* Seitenauszug:
——
Beide Platten klingen so, als hättet ihr Lust gehabt, neue Wege einzuschlagen, andere Einflüsse aufzunehmen und euch für Innovationen zu öffnen. Sie sind klanglich und strukturell sehr zugänglich und im tollsten Sinne poppig. War euch das ein bewusstes Anliegen?
E: Das Wort "neu" gefällt mir nicht. Entwicklung besitzt jeder Künstler, sonst wäre er kein Künstler. Als ich mein letztes Album fertiggestellt hatte, hatte ich das nächste schon im Kopf, das ist immer so ein Prozess. Ich fange an, das technisch umzusetzen, was in meinem Kopf ist - das ist ja praktisch das Spiegelbild meines Geistes. Meine Vocals sind immer sehr assoziativ und offen für Interpretationen, und meine Tracks streben gewissermaßen dem Licht entgegen, ins Helle, Luftige. Das, was mir in der letzten Zeit passiert ist, wird wiedergegeben, und wenn das dann veröffentlicht wird, bin ich schon wieder ganz woanders. Für Außenstehende wirkt das vielleicht neu, aber für mich ist es einfach der Weg, den ich zwischen den zwei Alben gegangen bin.
——
* Fragen zum Material:
1. Welches Wort gefällt E laut dem Seitenauszug nicht?
2. Schreiben Sie bitte die Stelle im Seitenauszug neu, beginnend bei den Worten „E: Das Wort“ und endend nach „Alben gegangen bin.“, und setzen Sie dabei „Songs“ an die Stelle von „Tracks“.

* Extrahierte Daten:
——
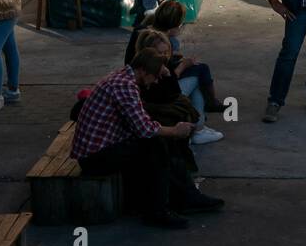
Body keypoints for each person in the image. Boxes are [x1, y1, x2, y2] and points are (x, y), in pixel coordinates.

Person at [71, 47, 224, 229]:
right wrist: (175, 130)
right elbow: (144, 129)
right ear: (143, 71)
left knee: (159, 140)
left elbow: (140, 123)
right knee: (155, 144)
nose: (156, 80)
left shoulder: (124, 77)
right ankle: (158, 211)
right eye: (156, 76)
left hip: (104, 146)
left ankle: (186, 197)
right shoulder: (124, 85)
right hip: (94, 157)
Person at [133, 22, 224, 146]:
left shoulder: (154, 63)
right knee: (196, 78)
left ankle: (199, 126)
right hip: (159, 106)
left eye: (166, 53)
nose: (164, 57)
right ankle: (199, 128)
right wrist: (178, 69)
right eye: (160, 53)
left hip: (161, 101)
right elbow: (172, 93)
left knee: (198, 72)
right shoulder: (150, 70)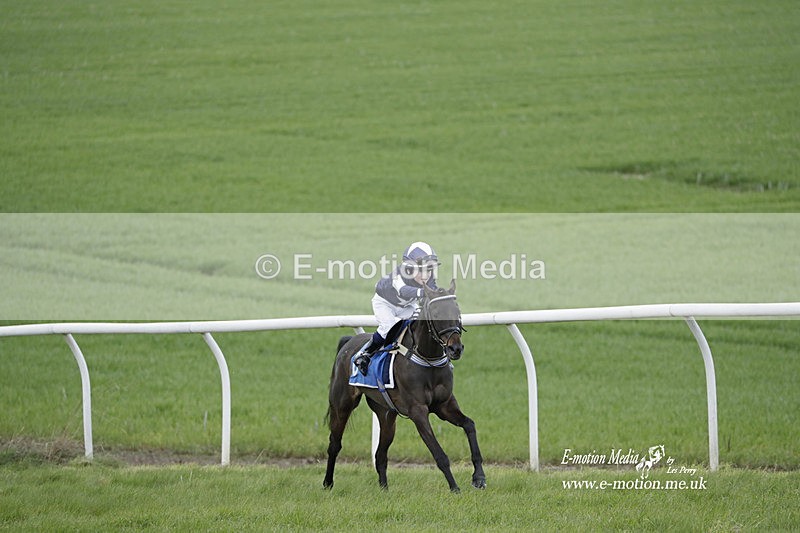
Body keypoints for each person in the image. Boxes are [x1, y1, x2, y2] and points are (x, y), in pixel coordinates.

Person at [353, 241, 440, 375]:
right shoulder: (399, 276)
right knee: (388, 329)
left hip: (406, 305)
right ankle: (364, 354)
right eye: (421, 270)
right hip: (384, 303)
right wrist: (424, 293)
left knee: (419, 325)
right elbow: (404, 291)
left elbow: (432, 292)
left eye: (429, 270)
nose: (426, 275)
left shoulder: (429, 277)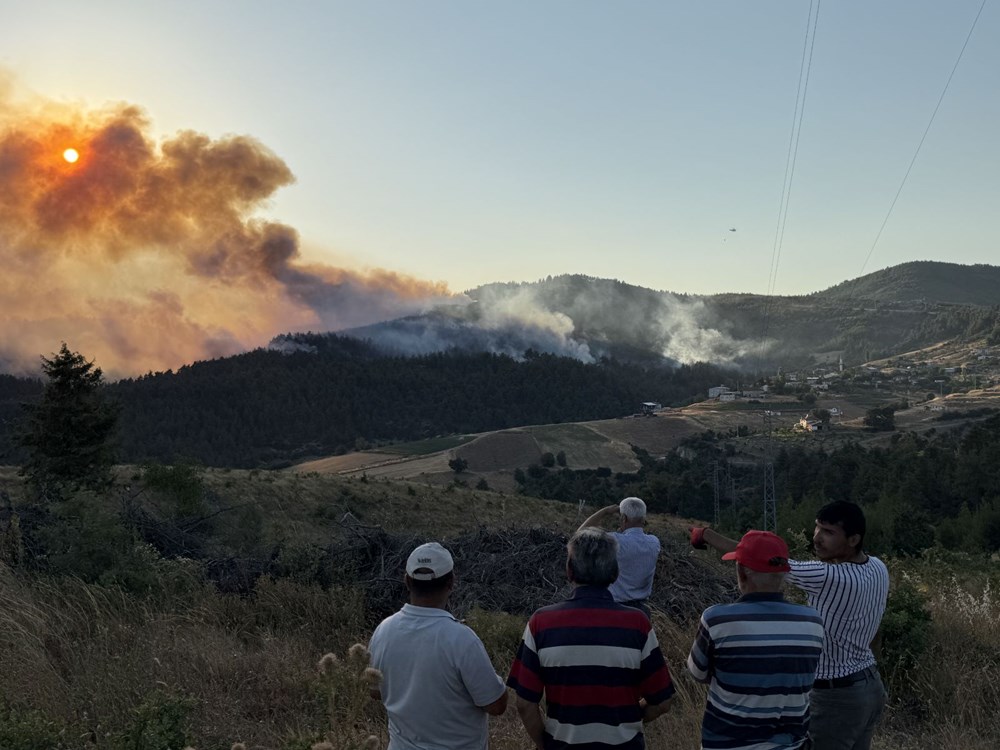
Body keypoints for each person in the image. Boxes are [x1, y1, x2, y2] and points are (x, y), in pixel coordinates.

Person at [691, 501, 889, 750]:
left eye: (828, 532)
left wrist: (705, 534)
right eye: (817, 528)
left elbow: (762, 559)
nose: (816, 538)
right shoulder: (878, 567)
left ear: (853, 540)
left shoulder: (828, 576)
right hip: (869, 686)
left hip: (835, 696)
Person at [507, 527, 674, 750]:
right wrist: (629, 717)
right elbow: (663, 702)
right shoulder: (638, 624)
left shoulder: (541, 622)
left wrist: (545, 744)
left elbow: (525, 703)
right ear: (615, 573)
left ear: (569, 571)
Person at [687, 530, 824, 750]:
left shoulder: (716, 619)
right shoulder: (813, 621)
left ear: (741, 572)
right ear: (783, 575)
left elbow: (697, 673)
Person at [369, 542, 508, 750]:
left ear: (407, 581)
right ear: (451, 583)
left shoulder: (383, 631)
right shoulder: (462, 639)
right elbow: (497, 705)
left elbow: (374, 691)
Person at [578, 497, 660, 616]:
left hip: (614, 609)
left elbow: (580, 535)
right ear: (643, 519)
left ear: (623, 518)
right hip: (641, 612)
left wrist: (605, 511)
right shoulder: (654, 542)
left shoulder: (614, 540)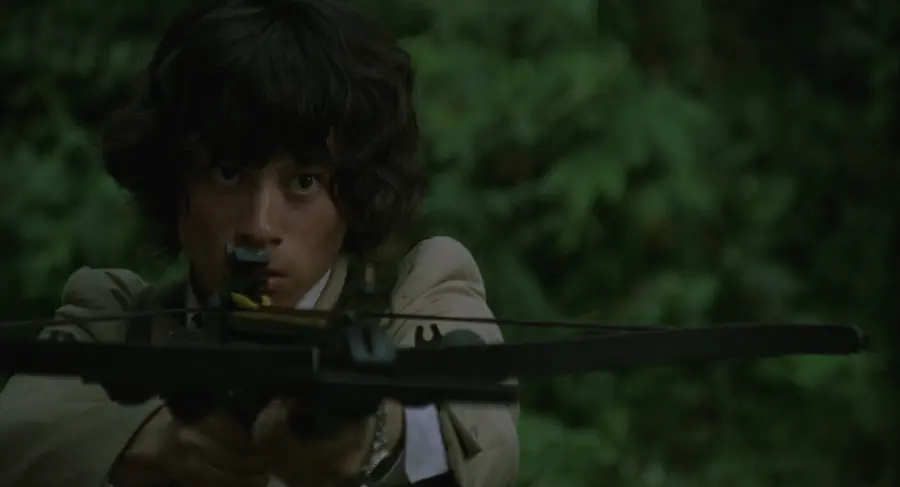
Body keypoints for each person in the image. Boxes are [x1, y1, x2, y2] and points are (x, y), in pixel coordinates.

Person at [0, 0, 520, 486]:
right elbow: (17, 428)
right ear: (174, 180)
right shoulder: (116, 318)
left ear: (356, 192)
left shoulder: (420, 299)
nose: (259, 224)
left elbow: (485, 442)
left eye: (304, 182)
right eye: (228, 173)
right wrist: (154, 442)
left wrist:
——
* Antworten nach Nummer:
1. Das Wort „neu“.

2.
E: Das Wort "neu" gefällt mir nicht. Entwicklung besitzt jeder Künstler, sonst wäre er kein Künstler. Als ich mein letztes Album fertiggestellt hatte, hatte ich das nächste schon im Kopf, das ist immer so ein Prozess. Ich fange an, das technisch umzusetzen, was in meinem Kopf ist - das ist ja praktisch das Spiegelbild meines Geistes. Meine Vocals sind immer sehr assoziativ und offen für Interpretationen, und meine Songs streben gewissermaßen dem Licht entgegen, ins Helle, Luftige. Das, was mir in der letzten Zeit passiert ist, wird wiedergegeben, und wenn das dann veröffentlicht wird, bin ich schon wieder ganz woanders. Für Außenstehende wirkt das vielleicht neu, aber für mich ist es einfach der Weg, den ich zwischen den zwei Alben gegangen bin.